I have not looked into this as deeply yet, but it is also a problem for me - ideally I want to interpret dates as UTC, perhaps this could be an option? I realise that you may then run into round-tripping problems. It also seems in new versions as opposed to old ones - say
0.10.0
you can't manually tell whether an XLS cell is a date after reading a workbook?Naively, as a first solution to the fractional timezone issues, the timezone offset could be worked out using
.getTime()
and a constant value?This thread has ballooned to include a general discussion about handling dates. Could we return to the original issue, namely that
readFile
doesn't return correct data? As was described in the original issue, the library correctly identifies that the file is based on 1904 rather than 1900 but the dates in the result don't reflect that. Surely this isn't meant to work this way?I've just been bitten by this—shouldn't we autodetect which date format we have, instead of returning an off-by-4-years date?
@Fil "off by 4 years" sounds like a problem with the date system (1900 vs 1904) which is not related to the issue at hand. Please raise a new issue and include an example
I don't understand your comment. The issue as described in the OP gives the example of a file with four rows that contain a date of 2019-01-01. When it's opened with xlsx, three of the dates are transformed (on my computer in European timezone) into 2014-12-30T23:59:39, which is off by 4 years, 1 day and 21 seconds. For the OP (evaluated in Korean TZ), the offset is 4 years, 9 hours and 42 seconds.
How about changing the basedate to UTC?
So I have a file that's created in the Norway timezone and I'm in India and when I convert the dates using
cellDates: true
there's this one day difference in some dates. I'm using node.js.Dates in the sheet:
24.09.2020
10.09.2020
10.09.2020
10.09.2020
15.09.2020
25.09.2020
Dates after doing this:
2020-09-24T17:29:49.999Z
2020-09-09T19:29:50.000Z
2020-09-09T19:29:50.000Z
2020-09-09T19:29:50.000Z
2020-09-14T19:29:50.000Z
2020-09-24T19:29:50.000Z
There's a one day difference.
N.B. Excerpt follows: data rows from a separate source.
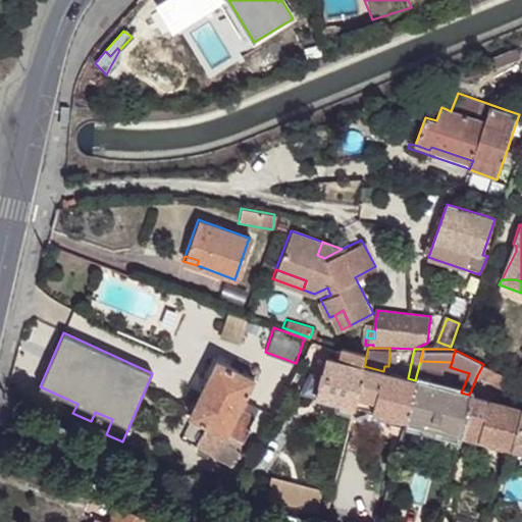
[(333,358),(364,366),(367,352),(334,351),(333,358)]
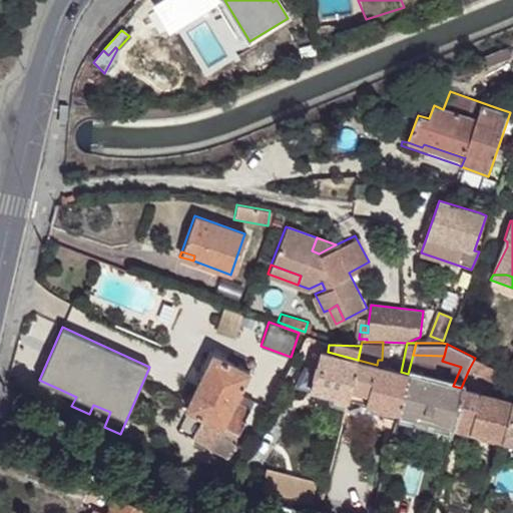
[(312,390),(348,399),(358,360),(328,352),(322,351),(321,354),(317,369),(312,390)]
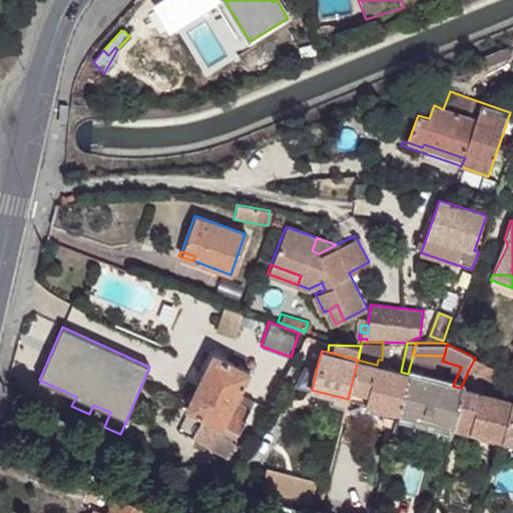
[(249,372),(211,354),(185,409),(201,416),(189,441),(225,458),(248,410),(252,401),(238,394),(249,372)]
The date 10/09/2020 is coming as 09/09/2020. 15th as 14 and 25th as 24.
I'm not sure if the issue is because of the timezone difference or because of the above mentioned problems that I don't understand much.. What should I do to get the date as in the sheet? Is the date I got after reading file in IST ? Should I convert it to Norway time? Also how would you know which time zone the excel date is in and the converted date is in ?
@SheetJSDev
For my project i do not need any dates before year 2000 so i convert all the values of 1900 to 2000 and 1899 to 1999 in sheetjs code, that has one side affect that this problem has gone away but all my excel dates became 100 years ago, so i add 100 years to my javascript date objects like:
new Date(dt.setFullYear(dt.getFullYear() + 100))
, and that is my temporary solution to this problem until the bug is fixed by chromium(v8 engine) or the code is changed by sheetjs developers.@SheetJSDev I am having the same issue my excel has
21-Dec-2021
but the returning json shows44551
.Is there any option that we can pass to
sheet_to_json
function so that it returns as21-Dec-2021
without any formating?Seems like Date parsing isnt good right now, only with different workarounds for post-update the data
i also meet the same issue, here is my solution: when xlsx.read is called, when there is a date need to handle, i just add a '#' to the start and end of the date, to make it a regular string, when i call sheet_to_json, then i just remove the '#' to restore the original date. ex: date = '2022-01-01 12:40:33', when i call xlsx.read i trun it into '#2022-01-01 12:40:33#', when i call sheet_to_json i remove '#' and change it back to '2022-01-01 12:40:33'. just turn date to a regular string as 'abcd...' and change it back then.
the advantage is that it can store any date format you want, the shortage is that it looks ugly.
how to add ’#‘
export function SerializeDateTime(dt){
return '#' + dt + '#'
}
export function DeserializeDateTime(dt) {
if (dt.length > 2) {
var len = dt.length
return dt.slice(1, len - 1)
}
return dt
}
but when i use xlsx.read(data) from file,date is already changed.